Nous ne savons pas si Massignon a changé d’opinion par la suite sur l’« utilité » de l’orientalisme, mais en tout cas son exemple peut servir à éclairer les réelles motivations des conseilleurs occidentaux en matière de politique islamique.
L’Occident se veut en toute chose le lieu où se prennent les décisions qui modèlent le monde, le lieu où se nouent et se dénouent tant les affaires de l’économie que celles de l’esprit. Il s’est tout investi dans le laïcisme et l’athéisme et ne conçoit les systèmes politiques des autres que comme copie de ce que ses penseurs et politicologues, de Thomas Hobbes à Lénine, ont proposé et façonné, c’est-à-dire des systèmes qui leur soient « intelligibles ».
Les pays de tradition islamique traversent à coup sûr une crise d’identité révélatrice de leur désir de conceptualiser leur vécu, leurs aspirations politiques, leur être historique comme affirmation et non plus comme négation de telle puissance ou de telle culture.
Des dépassements et débordements se constatent ici et là. Des exégètes s’improvisent, parfois en réaction à des abus réels ou des contradictions inacceptables, parfois pour proposer une vision étriquée de l’islam à partir de faits ou gestes sans conséquence du Prophète. Il arrive même que la violence illégitime soit confondue avec la haute notion de Djihad dans des excès de fanatisme incompatible avec l’esprit islamique.
Un jourun ex-orientaliste converti à l’islam, Vincent Monteil, m’a donné à lire alors que j’étais venu le voirà son domicile à Paris (1979) au sujet d’un livre important qu’il venait d’achever (« Dossier secret sur Israël ») et qu’il m’offrit, dédicacé, une lettre manuscrite que lui avait adressée de Gaulle une quinzaine d’années plus tôt et dans laquelle le général disait (nous citons de mémoire) :« Tout se tient dans l’univers islamique, et le problème des problèmes est le destin de l’Islam… »
Cette pensée de de Gaulle traduit l’angoisse séculaire de l’Occident obsédé par le parcours d’une idée qu’il croit porteuse d’une mortelle antithèse, tandis qu’il ne s’agit que d’une éthique incarnée par des peuples généreux et désintéressés, fraternels et hospitaliers, ouverts à toutes les cultures et à toutes les vérités, des peuples que l’Occident abusa par le passé et humilia au nom de la civilisation cartésienne.
L’ « intégrisme » ne se pose pas au monde musulman d’aujourd’hui comme une alternative, mais traduit un certain désarroi devant l’échec des systèmes politiques inspirés de l’Occident. Il véhicule beaucoup d’ignorance, se limite à des controverses sur des questions mineures de formalisme, et rend compte des contradictions entretenues par des politiques reprochables et unanime de l’islam à des problèmes dont la solution postule l’existence d’une pensée conciliant l’authentique et l’efficace qui fait encore défaut dans le monde de l’islam.

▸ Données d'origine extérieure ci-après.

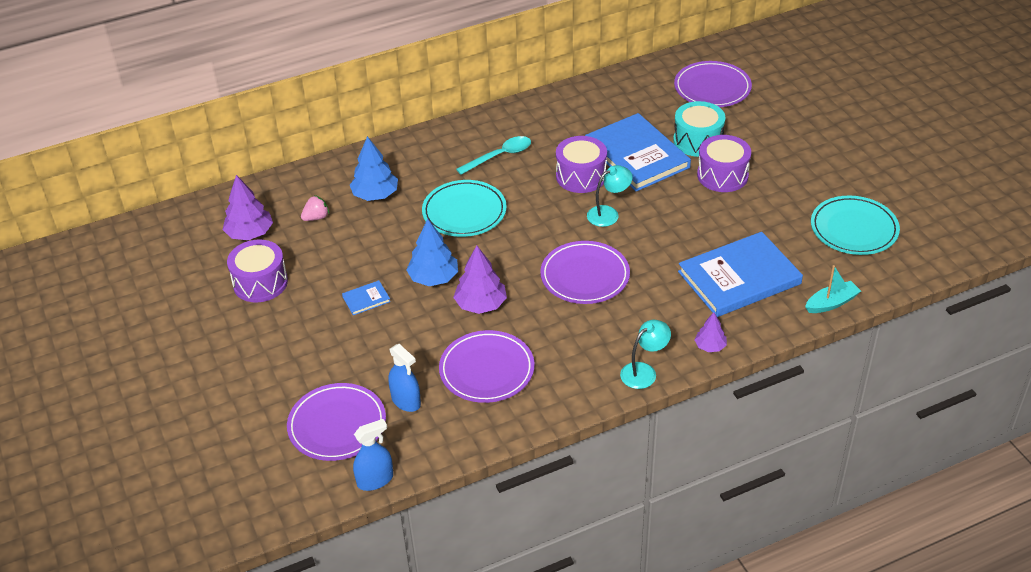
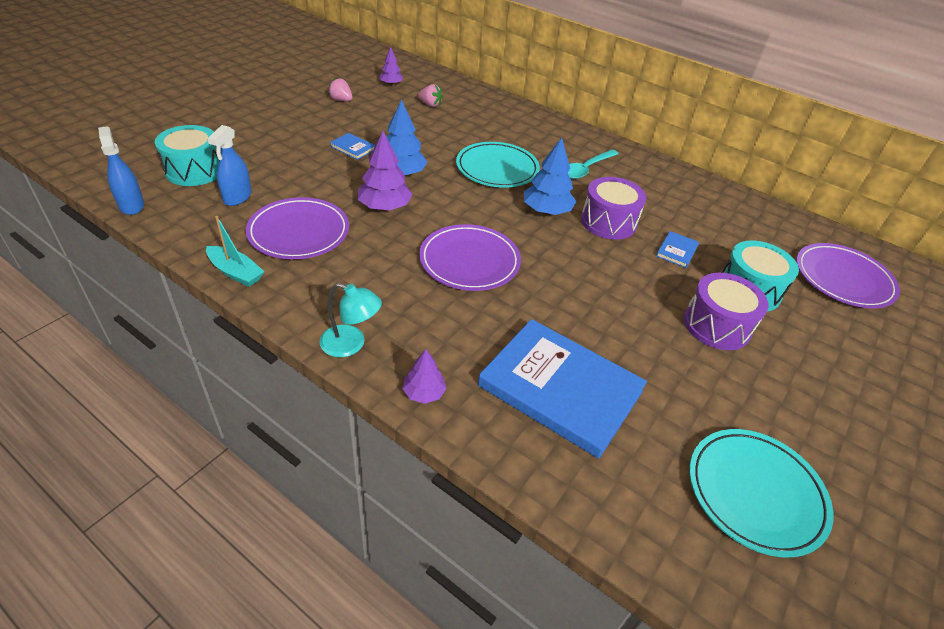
camera: 55 degrees right, 0 degrees up
(250, 233) = (391, 84): purple tree -> purple tree, size x0.59
(260, 283) = (341, 100): purple drum -> pink strawberry
(337, 425) = (194, 170): purple plate -> turquoise drum
(375, 195) = (478, 122): blue tree -> blue tree (546, 211)
(375, 480) = (131, 205): blue spray bottle -> blue spray bottle turned 150 degrees counterclockwise
(500, 156) = (586, 169): turquoise spoon -> turquoise spoon turned 105 degrees clockwise
(608, 213) = (573, 254): turquoise lamp -> none
(637, 155) = (677, 251): blue book -> blue book, size x0.40
(831, 303) = (587, 507): turquoise boat -> turquoise boat (235, 272)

L’Algérie dont l’attachement à l’islam n’a aucunement besoin d’être régulièrement démontré s’efforce de contribuer avec son génie propre à l’éclosion de la pensée qui ressoudera le « musulman pratiquant » et le « musulman pratique » et fera de l’islam une « vérité travaillante », loin de toute surenchère inutile et de tout prosélytisme masquant mal de prosaïques intérêts.